_Extract provided_:
------------
I'm not sure how other references deal with Oedipus' slaying of Laius but Sophocles (upon whom I'm relying) has it that there was an altercation (name calling etc.) on the road to Thebes and Oedipus wiped out the whole royal shebang (except for one guy who brings back the news) when things escalated. There were no "accidental javelins" flying around, only very purposeful ones. Perhaps it was an early episode of road rage that escalated into a killfest.

The gods invested Thebes with a plague because the killer of Laius (Oedipus, as described above) had not been brought to justice. Whether "I" would convict him or not is beside the point; the gods obviously saw him as guilty.

Secondly, not knowing that Jocasta is his mother only relieves him of 'intent', but the offspring are more than enough proof of incest itself. Being the king, he decides to be his own judge and executioner and declares that death is too good for him - he blinds himself with Jocasta's broach (heavy symbolism about being blind to reality, etc) and then exiles himself so that he has to live the rest of his life in misery. Once again, my "conviction" isn't needed. Am I to disagree with the author's intent, the main character's own declarations about himself, AND the will of the gods? Not this little black duck!
------------
_Exercise inputs_:
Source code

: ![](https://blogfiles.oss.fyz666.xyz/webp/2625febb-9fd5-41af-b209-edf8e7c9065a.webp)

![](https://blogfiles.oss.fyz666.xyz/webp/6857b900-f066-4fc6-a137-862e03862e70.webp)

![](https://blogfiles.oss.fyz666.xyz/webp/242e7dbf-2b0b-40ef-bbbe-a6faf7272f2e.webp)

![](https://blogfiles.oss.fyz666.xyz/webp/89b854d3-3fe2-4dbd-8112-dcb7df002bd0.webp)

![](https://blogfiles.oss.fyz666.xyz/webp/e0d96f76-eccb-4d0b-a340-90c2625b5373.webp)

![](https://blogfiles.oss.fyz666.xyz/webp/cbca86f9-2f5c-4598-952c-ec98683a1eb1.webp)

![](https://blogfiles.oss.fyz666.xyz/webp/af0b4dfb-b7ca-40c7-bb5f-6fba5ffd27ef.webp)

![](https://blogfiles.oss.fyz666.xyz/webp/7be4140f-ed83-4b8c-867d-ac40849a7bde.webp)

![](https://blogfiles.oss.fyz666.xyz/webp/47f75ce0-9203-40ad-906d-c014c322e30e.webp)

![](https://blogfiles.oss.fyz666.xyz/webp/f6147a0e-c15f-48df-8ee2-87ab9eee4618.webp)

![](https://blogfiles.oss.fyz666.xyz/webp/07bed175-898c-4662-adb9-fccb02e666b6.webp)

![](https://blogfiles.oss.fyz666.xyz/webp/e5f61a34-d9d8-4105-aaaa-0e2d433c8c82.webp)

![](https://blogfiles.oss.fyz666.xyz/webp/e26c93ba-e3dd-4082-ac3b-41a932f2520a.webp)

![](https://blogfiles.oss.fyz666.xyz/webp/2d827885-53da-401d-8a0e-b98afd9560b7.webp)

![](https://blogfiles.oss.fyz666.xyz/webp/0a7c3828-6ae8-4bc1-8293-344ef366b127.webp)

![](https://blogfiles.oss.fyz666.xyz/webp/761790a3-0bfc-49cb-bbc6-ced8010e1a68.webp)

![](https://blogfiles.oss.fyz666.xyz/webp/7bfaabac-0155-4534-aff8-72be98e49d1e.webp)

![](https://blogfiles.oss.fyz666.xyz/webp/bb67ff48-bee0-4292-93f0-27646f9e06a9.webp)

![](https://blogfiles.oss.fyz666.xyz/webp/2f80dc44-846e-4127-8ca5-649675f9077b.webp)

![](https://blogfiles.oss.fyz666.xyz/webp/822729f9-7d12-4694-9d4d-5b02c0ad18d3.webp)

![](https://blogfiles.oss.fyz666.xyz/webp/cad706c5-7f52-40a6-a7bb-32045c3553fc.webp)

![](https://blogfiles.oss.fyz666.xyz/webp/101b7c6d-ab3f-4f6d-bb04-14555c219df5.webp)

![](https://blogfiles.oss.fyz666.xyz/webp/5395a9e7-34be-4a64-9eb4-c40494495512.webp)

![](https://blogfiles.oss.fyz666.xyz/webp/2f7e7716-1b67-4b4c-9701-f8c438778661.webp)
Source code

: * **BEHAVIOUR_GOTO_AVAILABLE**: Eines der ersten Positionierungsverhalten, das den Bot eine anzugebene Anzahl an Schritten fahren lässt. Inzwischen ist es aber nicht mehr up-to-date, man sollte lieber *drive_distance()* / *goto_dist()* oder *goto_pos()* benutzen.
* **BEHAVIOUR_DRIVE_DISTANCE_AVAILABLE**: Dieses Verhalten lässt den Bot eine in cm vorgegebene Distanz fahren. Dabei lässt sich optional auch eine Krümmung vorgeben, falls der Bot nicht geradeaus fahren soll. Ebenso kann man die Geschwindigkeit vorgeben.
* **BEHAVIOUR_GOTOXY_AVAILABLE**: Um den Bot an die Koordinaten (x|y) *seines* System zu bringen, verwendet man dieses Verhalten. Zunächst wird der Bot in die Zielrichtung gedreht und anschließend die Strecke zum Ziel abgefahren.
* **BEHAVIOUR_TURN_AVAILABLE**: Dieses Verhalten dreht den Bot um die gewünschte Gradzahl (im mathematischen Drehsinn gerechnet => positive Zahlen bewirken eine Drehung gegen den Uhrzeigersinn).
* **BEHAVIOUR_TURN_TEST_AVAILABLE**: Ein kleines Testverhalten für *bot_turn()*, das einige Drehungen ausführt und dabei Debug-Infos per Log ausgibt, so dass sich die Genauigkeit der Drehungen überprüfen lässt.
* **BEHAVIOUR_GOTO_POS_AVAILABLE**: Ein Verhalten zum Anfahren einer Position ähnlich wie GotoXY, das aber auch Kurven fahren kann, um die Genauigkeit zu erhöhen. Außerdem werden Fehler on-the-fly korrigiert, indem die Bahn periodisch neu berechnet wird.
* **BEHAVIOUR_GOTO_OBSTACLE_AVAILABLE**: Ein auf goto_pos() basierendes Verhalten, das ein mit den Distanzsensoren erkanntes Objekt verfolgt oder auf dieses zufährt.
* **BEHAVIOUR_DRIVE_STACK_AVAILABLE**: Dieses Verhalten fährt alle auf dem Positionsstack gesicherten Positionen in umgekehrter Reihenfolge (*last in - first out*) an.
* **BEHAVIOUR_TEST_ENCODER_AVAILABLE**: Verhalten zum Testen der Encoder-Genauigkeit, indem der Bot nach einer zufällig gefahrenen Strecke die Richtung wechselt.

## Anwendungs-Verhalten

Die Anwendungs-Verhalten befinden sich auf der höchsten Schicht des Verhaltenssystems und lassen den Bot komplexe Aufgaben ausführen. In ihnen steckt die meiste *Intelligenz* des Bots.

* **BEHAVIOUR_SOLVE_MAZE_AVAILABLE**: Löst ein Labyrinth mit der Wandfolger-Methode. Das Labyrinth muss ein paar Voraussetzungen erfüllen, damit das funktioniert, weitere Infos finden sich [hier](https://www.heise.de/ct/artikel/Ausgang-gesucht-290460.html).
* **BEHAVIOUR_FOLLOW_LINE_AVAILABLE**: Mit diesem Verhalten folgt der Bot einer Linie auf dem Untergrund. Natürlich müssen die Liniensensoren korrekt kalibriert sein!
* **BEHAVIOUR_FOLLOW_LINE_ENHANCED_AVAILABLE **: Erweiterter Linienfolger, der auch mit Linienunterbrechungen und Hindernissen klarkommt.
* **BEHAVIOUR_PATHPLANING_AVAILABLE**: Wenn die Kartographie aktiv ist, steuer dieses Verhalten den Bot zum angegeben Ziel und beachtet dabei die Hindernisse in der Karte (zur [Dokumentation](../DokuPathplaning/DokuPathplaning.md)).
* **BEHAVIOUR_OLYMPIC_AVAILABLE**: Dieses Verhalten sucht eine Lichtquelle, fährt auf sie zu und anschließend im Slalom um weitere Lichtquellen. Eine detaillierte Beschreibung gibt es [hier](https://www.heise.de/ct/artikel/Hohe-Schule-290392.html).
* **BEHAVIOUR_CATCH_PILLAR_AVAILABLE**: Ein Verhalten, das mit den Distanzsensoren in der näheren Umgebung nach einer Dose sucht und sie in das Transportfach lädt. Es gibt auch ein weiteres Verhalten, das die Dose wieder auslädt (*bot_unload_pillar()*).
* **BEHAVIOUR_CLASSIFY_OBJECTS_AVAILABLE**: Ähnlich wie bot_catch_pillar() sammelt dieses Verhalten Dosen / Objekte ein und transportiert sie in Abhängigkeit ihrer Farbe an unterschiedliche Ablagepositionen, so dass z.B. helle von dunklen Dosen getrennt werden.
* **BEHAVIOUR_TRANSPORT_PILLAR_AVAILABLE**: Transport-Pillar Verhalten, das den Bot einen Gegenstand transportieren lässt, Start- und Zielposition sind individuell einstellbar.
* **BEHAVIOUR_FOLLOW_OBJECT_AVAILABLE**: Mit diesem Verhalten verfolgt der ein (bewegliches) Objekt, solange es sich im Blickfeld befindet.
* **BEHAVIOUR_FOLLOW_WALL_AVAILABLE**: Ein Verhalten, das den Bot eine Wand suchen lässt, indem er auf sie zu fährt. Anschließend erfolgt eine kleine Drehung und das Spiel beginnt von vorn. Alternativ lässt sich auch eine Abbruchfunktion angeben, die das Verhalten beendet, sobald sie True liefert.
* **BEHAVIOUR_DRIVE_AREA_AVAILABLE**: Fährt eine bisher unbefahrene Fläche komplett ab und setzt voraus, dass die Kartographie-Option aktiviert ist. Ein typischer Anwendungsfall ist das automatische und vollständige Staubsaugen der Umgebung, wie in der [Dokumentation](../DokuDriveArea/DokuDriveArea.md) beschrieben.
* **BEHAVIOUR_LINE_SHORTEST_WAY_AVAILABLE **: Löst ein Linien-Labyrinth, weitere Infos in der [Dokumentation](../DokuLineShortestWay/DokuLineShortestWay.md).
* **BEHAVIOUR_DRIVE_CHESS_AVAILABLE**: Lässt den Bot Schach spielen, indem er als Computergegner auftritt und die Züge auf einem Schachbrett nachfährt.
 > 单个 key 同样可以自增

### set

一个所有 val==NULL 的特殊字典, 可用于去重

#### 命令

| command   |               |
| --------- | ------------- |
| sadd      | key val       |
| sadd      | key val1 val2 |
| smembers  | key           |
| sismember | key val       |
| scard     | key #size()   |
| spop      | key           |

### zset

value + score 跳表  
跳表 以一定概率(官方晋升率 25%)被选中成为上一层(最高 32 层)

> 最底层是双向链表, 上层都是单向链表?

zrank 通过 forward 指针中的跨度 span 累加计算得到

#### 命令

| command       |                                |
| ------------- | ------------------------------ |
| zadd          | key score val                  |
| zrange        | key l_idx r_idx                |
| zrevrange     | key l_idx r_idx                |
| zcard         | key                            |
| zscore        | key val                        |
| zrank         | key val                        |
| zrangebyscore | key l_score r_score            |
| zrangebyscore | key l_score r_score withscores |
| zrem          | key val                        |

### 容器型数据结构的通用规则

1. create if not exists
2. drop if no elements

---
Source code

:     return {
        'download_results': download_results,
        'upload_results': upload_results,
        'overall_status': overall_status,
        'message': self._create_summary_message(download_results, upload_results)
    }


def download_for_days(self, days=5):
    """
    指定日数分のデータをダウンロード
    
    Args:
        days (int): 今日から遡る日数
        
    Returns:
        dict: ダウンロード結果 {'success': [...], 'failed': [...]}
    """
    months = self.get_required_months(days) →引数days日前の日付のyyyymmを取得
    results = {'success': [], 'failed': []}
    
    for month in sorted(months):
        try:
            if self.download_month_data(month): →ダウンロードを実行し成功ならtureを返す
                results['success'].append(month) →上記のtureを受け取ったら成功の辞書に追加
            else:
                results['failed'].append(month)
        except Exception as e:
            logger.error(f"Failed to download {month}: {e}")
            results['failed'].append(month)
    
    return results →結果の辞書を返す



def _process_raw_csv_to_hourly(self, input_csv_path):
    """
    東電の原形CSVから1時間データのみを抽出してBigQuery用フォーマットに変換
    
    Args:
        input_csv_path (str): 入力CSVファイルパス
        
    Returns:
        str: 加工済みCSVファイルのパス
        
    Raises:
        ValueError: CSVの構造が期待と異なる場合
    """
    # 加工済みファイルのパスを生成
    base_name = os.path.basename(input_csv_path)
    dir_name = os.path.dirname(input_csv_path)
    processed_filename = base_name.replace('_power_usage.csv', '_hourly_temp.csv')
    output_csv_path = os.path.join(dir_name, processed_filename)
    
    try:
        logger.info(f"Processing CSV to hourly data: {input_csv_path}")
------------
_What you need to do_:
**1)** Print the part of the Oedipus comment from "The gods invested" to "him as guilty." word for word.
**2)** Output, unchanged, the lines of the listing from the line with "for month in" to the line with "output_csv_path = os.path.join(dir_name, processed_filename)", including both of those lines.
The Oedipus comment and the listing are separate and have no connection to each other.

_Answers to this exercise_:
**1)**
The gods invested Thebes with a plague because the killer of Laius (Oedipus, as described above) had not been brought to justice. Whether "I" would convict him or not is beside the point; the gods obviously saw him as guilty.

**2)**
    for month in sorted(months):
        try:
            if self.download_month_data(month): →ダウンロードを実行し成功ならtureを返す
                results['success'].append(month) →上記のtureを受け取ったら成功の辞書に追加
            else:
                results['failed'].append(month)
        except Exception as e:
            logger.error(f"Failed to download {month}: {e}")
            results['failed'].append(month)
    
    return results →結果の辞書を返す



def _process_raw_csv_to_hourly(self, input_csv_path):
    """
    東電の原形CSVから1時間データのみを抽出してBigQuery用フォーマットに変換
    
    Args:
        input_csv_path (str): 入力CSVファイルパス
        
    Returns:
        str: 加工済みCSVファイルのパス
        
    Raises:
        ValueError: CSVの構造が期待と異なる場合
    """
    # 加工済みファイルのパスを生成
    base_name = os.path.basename(input_csv_path)
    dir_name = os.path.dirname(input_csv_path)
    processed_filename = base_name.replace('_power_usage.csv', '_hourly_temp.csv')
    output_csv_path = os.path.join(dir_name, processed_filename)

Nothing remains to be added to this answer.